One of the most exciting things about AI is how it can free up employees’ and leaders’ time allowing for both to engage in more meaningful work and for leaders to finally have the space to be strategic – something that has been a major challenge for so long in an increasingly complex and demanding world.
Even more than before, with both AI and hybrid working, traditional command-and-control approaches are likely to be exposed as entirely inadequate. It just doesn’t work when teams are enabled to be smarter through technology and when the teams are not physically there, but need to be genuinely judged by results not presenteeism. The challenge (and opportunity) that we need to support leaders with is described very well by Andrew J. Scott from London Business School who said, “As machines get better at being machines, humans have to get better at being more human.” Essential is that leaders continue to build cultures of change readiness in their teams, something that is the essential foundation for surviving and thriving through today’s disrupted era.
McKinsey research describes 3 critical roles for leaders that generative AI can never master:
1. Setting the right aspiration—and enrolling others to own it
2. Demonstrating judgment—aligning choices to values
3. Identifying and developing your high potentials.

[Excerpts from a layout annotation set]
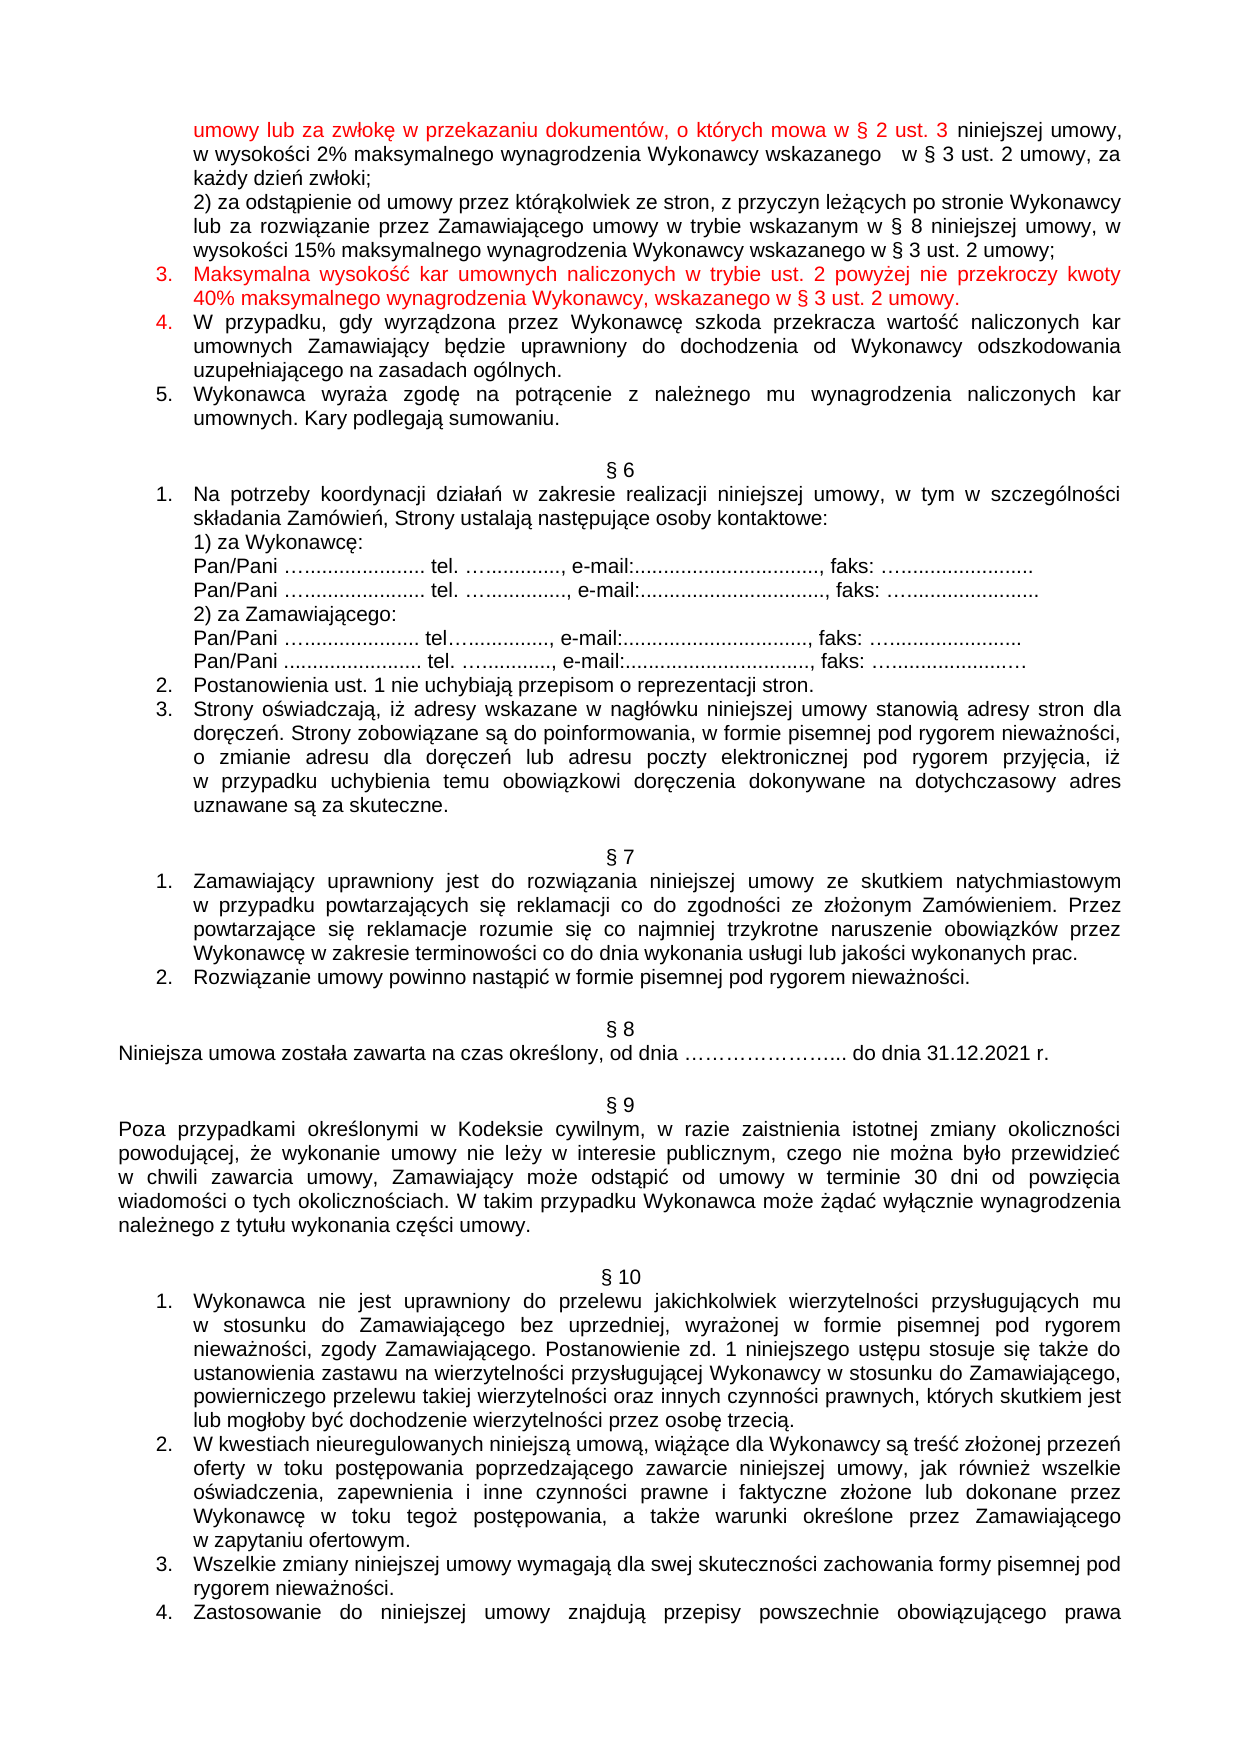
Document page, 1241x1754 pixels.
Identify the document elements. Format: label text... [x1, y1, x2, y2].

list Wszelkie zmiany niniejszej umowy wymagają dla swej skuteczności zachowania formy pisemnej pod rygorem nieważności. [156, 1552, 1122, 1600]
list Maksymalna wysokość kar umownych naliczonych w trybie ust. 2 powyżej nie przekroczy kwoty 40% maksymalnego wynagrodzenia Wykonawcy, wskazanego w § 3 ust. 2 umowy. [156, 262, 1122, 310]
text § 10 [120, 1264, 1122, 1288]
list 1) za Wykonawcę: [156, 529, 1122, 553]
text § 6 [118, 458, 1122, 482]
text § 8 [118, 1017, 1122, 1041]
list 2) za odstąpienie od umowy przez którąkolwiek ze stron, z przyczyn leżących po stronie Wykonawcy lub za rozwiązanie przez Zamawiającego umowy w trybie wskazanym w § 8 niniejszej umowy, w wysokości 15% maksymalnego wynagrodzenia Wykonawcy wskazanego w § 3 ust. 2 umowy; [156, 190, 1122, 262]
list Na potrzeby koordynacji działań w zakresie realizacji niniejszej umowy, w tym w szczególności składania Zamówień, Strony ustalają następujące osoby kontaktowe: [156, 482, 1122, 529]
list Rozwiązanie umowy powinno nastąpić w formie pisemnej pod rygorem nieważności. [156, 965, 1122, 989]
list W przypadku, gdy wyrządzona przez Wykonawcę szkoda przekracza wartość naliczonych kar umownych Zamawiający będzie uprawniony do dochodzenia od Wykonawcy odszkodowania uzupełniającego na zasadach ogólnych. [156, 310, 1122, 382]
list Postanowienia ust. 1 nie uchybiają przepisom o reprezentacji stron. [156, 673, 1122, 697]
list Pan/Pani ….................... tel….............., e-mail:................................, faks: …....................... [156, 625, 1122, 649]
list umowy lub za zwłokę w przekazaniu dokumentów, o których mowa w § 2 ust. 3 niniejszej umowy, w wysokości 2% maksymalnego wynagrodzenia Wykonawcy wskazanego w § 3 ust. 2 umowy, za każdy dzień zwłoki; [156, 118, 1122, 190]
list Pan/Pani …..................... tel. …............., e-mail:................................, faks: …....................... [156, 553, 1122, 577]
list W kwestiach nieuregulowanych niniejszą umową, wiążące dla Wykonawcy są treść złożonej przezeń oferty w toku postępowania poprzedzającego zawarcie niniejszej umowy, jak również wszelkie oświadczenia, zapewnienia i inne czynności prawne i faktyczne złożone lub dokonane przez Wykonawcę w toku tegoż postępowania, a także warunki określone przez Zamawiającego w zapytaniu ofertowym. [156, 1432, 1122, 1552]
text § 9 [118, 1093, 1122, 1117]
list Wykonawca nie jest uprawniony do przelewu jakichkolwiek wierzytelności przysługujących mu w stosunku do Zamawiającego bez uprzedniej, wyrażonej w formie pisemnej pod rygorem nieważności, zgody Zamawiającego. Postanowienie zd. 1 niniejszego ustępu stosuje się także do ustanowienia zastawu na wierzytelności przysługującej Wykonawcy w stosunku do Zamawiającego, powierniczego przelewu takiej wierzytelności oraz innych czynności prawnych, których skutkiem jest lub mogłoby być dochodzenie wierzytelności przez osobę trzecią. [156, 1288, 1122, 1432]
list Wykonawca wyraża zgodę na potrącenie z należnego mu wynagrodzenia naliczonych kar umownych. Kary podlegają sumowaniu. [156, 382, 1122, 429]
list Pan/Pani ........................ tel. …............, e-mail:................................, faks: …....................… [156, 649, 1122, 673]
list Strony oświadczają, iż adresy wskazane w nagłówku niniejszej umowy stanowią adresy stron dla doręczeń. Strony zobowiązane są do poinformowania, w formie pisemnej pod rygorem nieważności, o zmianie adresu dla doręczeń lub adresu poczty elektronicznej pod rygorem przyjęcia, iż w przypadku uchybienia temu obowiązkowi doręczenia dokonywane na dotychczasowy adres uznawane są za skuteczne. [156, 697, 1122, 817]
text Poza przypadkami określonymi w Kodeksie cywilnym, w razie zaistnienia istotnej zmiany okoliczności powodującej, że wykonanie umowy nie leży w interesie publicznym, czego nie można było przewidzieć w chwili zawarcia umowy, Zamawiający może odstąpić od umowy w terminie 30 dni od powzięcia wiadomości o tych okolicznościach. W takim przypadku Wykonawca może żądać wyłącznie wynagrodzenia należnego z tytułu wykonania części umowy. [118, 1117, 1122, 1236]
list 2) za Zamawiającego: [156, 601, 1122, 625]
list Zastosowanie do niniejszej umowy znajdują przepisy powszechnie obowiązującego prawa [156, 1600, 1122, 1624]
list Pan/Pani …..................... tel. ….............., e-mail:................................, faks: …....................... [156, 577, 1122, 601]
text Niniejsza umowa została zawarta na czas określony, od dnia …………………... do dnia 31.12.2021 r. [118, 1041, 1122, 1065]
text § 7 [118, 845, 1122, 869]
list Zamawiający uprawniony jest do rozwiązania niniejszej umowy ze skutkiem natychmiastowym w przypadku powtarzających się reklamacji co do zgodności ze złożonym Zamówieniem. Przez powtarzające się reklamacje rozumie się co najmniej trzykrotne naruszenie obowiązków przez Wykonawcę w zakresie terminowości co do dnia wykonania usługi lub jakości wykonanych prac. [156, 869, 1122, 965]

### Directives
a - Answer these questions using the text on leadership and AI:
(i) With which institution is Andrew J. Scott identified?
(ii) What kind of approaches does the text say are likely to be exposed as entirely inadequate?
(iii) What is the third of the critical roles for leaders described in McKinsey research?
b - Write the next part of the text on leadership and AI, continuing after its final line.
The records are separate material and have no connection to the text on leadership and AI.

### Responses by task
a -
(i) London Business School
(ii) Traditional command-and-control approaches
(iii) Identifying and developing your high potentials

b -
They talk about the future of HR as even more strongly emphasising “employee engagement, development, satisfaction, and productivity; more fluid allocation of skills to the most value-adding tasks; and a greater emphasis on human-centric leadership.”
Enlightened HR & OD professionals have long been frustrated by challenges such as securing sufficient investment in building leadership and management skills, change being treated as episodic when we know full well it’s constant, and the top team not appreciating how essential it is they examine their role in creating the right culture for the organisation. None of this shift in culture to a more uniquely human leadership culture can happen without the support and role-modelling of our most senior teams. This presents another opportunity for us to persuade our Executives just how essential it is that they reflect on how well they set the tone for an organisation that focuses on supporting, coaching and enabling others, rather than telling them what to do.
Taken as a whole, there has never been a more compelling business case than now to secure budgets that allow for culture, leadership and team development in the ways we’ve always known would be transformational. Let’s grab this opportunity and not allow it to pass us by.
- Major NHS AI trial delivers unprecedented time and cost savings - GOV.UK
- Building leaders in the age of AI (McKinsey)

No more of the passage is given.